--- Data section ---
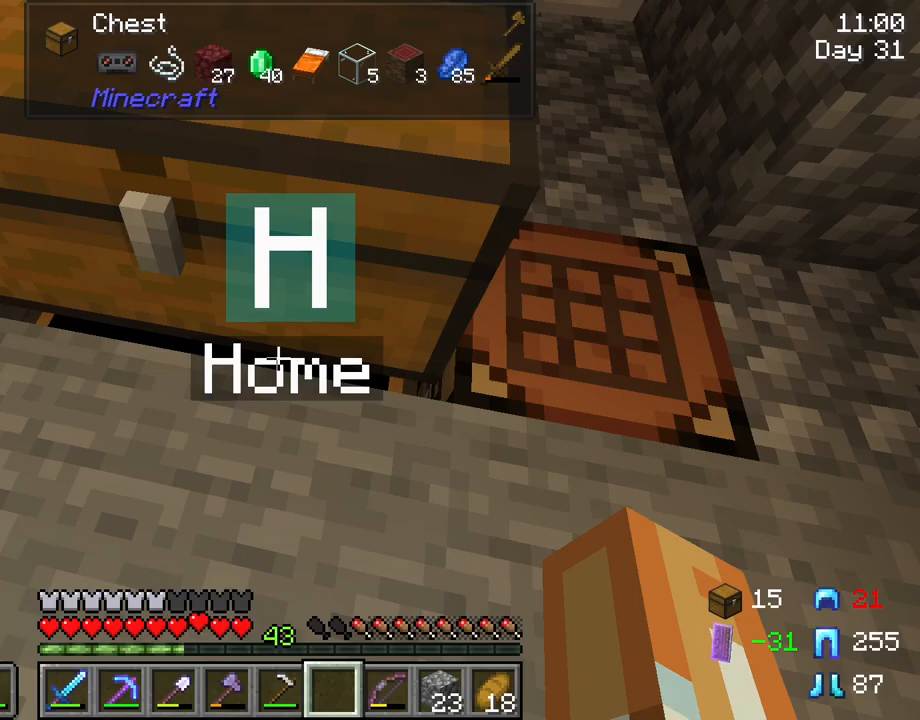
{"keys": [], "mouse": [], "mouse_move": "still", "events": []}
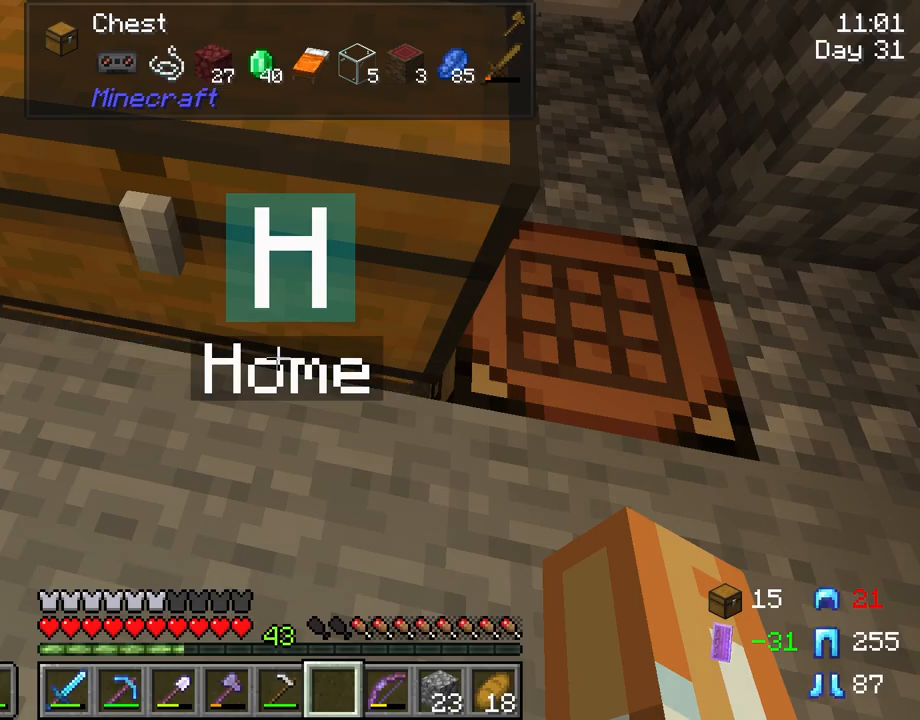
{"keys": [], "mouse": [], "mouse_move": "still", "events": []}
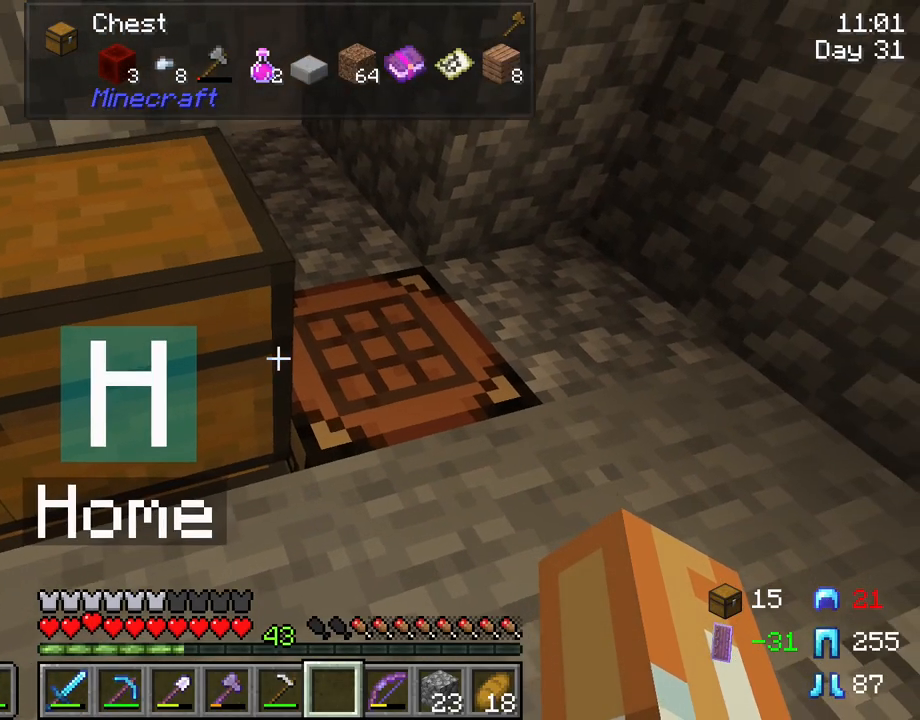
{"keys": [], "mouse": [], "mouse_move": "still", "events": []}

--- Problem requirements ---
Copy the whole of the material above exactly, but not its images.

--- Result below ---
{"keys": [], "mouse": [], "mouse_move": "still", "events": []}
{"keys": [], "mouse": [], "mouse_move": "still", "events": []}
{"keys": [], "mouse": [], "mouse_move": "still", "events": []}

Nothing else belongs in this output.